◆ WHAT THIS TASK INVOLVES ◆
Render each line of the material below as a JSON list of strings, with one string per line and blank lines left out.
(PROVIDED MATERIAL begins)
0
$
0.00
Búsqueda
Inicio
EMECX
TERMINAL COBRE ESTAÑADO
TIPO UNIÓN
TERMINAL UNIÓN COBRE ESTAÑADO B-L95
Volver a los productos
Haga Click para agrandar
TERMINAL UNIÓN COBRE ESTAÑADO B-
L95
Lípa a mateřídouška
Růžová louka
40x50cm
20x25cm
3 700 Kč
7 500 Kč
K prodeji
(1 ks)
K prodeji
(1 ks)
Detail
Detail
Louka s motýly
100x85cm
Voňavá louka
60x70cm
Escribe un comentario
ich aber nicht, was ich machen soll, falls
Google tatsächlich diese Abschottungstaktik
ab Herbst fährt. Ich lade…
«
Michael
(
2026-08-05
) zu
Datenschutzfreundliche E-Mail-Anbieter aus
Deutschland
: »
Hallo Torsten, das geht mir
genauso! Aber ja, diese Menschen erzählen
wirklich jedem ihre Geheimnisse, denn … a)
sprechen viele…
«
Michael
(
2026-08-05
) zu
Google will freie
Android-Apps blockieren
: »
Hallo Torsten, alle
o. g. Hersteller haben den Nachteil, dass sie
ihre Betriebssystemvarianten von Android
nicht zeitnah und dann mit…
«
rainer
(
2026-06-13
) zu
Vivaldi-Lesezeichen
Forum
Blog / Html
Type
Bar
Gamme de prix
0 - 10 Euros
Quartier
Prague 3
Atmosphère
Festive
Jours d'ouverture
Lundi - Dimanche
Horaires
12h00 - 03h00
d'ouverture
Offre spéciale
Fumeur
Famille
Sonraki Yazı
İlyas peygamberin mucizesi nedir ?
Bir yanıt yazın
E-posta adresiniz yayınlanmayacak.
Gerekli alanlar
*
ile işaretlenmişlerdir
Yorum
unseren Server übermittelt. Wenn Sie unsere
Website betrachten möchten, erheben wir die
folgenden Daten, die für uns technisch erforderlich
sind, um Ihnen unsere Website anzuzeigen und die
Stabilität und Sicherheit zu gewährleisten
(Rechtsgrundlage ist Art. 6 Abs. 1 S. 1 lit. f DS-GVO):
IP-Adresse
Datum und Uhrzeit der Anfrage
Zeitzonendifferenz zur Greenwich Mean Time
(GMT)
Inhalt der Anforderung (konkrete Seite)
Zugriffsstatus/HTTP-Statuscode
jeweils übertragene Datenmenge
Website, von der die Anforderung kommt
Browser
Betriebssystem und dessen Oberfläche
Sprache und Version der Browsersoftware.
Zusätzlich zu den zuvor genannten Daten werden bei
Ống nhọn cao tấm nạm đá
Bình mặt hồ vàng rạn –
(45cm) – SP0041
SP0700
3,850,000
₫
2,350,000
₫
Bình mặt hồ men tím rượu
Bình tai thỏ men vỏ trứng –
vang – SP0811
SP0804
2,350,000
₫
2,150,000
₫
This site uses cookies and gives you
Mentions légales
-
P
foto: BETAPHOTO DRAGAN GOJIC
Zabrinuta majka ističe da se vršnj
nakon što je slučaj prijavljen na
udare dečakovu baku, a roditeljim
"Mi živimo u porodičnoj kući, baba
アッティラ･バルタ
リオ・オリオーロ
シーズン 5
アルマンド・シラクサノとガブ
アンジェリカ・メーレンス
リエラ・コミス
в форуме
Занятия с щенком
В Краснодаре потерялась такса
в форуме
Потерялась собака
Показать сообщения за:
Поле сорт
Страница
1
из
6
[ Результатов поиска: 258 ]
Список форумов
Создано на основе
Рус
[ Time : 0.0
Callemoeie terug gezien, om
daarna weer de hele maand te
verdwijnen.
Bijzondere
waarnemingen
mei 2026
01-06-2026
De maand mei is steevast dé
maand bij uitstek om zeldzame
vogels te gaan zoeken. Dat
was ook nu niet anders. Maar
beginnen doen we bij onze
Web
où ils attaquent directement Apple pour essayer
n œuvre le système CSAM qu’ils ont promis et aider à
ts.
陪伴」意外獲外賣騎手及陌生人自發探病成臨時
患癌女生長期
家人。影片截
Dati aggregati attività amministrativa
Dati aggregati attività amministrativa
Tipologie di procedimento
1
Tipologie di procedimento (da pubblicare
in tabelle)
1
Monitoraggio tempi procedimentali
(PROVIDED MATERIAL ends)
◆ RESULT FOR THIS TASK ◆
[
  "0",
  "$",
  "0.00",
  "Búsqueda",
  "Inicio",
  "EMECX",
  "TERMINAL COBRE ESTAÑADO",
  "TIPO UNIÓN",
  "TERMINAL UNIÓN COBRE ESTAÑADO B-L95",
  "Volver a los productos",
  "Haga Click para agrandar",
  "TERMINAL UNIÓN COBRE ESTAÑADO B-",
  "L95",
  "Lípa a mateřídouška",
  "Růžová louka",
  "40x50cm",
  "20x25cm",
  "3 700 Kč",
  "7 500 Kč",
  "K prodeji",
  "(1 ks)",
  "K prodeji",
  "(1 ks)",
  "Detail",
  "Detail",
  "Louka s motýly",
  "100x85cm",
  "Voňavá louka",
  "60x70cm",
  "Escribe un comentario",
  "ich aber nicht, was ich machen soll, falls",
  "Google tatsächlich diese Abschottungstaktik",
  "ab Herbst fährt. Ich lade…",
  "«",
  "Michael",
  "(",
  "2026-08-05",
  ") zu",
  "Datenschutzfreundliche E-Mail-Anbieter aus",
  "Deutschland",
  ": »",
  "Hallo Torsten, das geht mir",
  "genauso! Aber ja, diese Menschen erzählen",
  "wirklich jedem ihre Geheimnisse, denn … a)",
  "sprechen viele…",
  "«",
  "Michael",
  "(",
  "2026-08-05",
  ") zu",
  "Google will freie",
  "Android-Apps blockieren",
  ": »",
  "Hallo Torsten, alle",
  "o. g. Hersteller haben den Nachteil, dass sie",
  "ihre Betriebssystemvarianten von Android",
  "nicht zeitnah und dann mit…",
  "«",
  "rainer",
  "(",
  "2026-06-13",
  ") zu",
  "Vivaldi-Lesezeichen",
  "Forum",
  "Blog / Html",
  "Type",
  "Bar",
  "Gamme de prix",
  "0 - 10 Euros",
  "Quartier",
  "Prague 3",
  "Atmosphère",
  "Festive",
  "Jours d'ouverture",
  "Lundi - Dimanche",
  "Horaires",
  "12h00 - 03h00",
  "d'ouverture",
  "Offre spéciale",
  "Fumeur",
  "Famille",
  "Sonraki Yazı",
  "İlyas peygamberin mucizesi nedir ?",
  "Bir yanıt yazın",
  "E-posta adresiniz yayınlanmayacak.",
  "Gerekli alanlar",
  "*",
  "ile işaretlenmişlerdir",
  "Yorum",
  "unseren Server übermittelt. Wenn Sie unsere",
  "Website betrachten möchten, erheben wir die",
  "folgenden Daten, die für uns technisch erforderlich",
  "sind, um Ihnen unsere Website anzuzeigen und die",
  "Stabilität und Sicherheit zu gewährleisten",
  "(Rechtsgrundlage ist Art. 6 Abs. 1 S. 1 lit. f DS-GVO):",
  "IP-Adresse",
  "Datum und Uhrzeit der Anfrage",
  "Zeitzonendifferenz zur Greenwich Mean Time",
  "(GMT)",
  "Inhalt der Anforderung (konkrete Seite)",
  "Zugriffsstatus/HTTP-Statuscode",
  "jeweils übertragene Datenmenge",
  "Website, von der die Anforderung kommt",
  "Browser",
  "Betriebssystem und dessen Oberfläche",
  "Sprache und Version der Browsersoftware.",
  "Zusätzlich zu den zuvor genannten Daten werden bei",
  "Ống nhọn cao tấm nạm đá",
  "Bình mặt hồ vàng rạn –",
  "(45cm) – SP0041",
  "SP0700",
  "3,850,000",
  "₫",
  "2,350,000",
  "₫",
  "Bình mặt hồ men tím rượu",
  "Bình tai thỏ men vỏ trứng –",
  "vang – SP0811",
  "SP0804",
  "2,350,000",
  "₫",
  "2,150,000",
  "₫",
  "This site uses cookies and gives you",
  "Mentions légales",
  "-",
  "P",
  "foto: BETAPHOTO DRAGAN GOJIC",
  "Zabrinuta majka ističe da se vršnj",
  "nakon što je slučaj prijavljen na",
  "udare dečakovu baku, a roditeljim",
  "\"Mi živimo u porodičnoj kući, baba",
  "アッティラ･バルタ",
  "リオ・オリオーロ",
  "シーズン 5",
  "アルマンド・シラクサノとガブ",
  "アンジェリカ・メーレンス",
  "リエラ・コミス",
  "в форуме",
  "Занятия с щенком",
  "В Краснодаре потерялась такса",
  "в форуме",
  "Потерялась собака",
  "Показать сообщения за:",
  "Поле сорт",
  "Страница",
  "1",
  "из",
  "6",
  "[ Результатов поиска: 258 ]",
  "Список форумов",
  "Создано на основе",
  "Рус",
  "[ Time : 0.0",
  "Callemoeie terug gezien, om",
  "daarna weer de hele maand te",
  "verdwijnen.",
  "Bijzondere",
  "waarnemingen",
  "mei 2026",
  "01-06-2026",
  "De maand mei is steevast dé",
  "maand bij uitstek om zeldzame",
  "vogels te gaan zoeken. Dat",
  "was ook nu niet anders. Maar",
  "beginnen doen we bij onze",
  "Web",
  "où ils attaquent directement Apple pour essayer",
  "n œuvre le système CSAM qu’ils ont promis et aider à",
  "ts.",
  "陪伴」意外獲外賣騎手及陌生人自發探病成臨時",
  "患癌女生長期",
  "家人。影片截",
  "Dati aggregati attività amministrativa",
  "Dati aggregati attività amministrativa",
  "Tipologie di procedimento",
  "1",
  "Tipologie di procedimento (da pubblicare",
  "in tabelle)",
  "1",
  "Monitoraggio tempi procedimentali"
]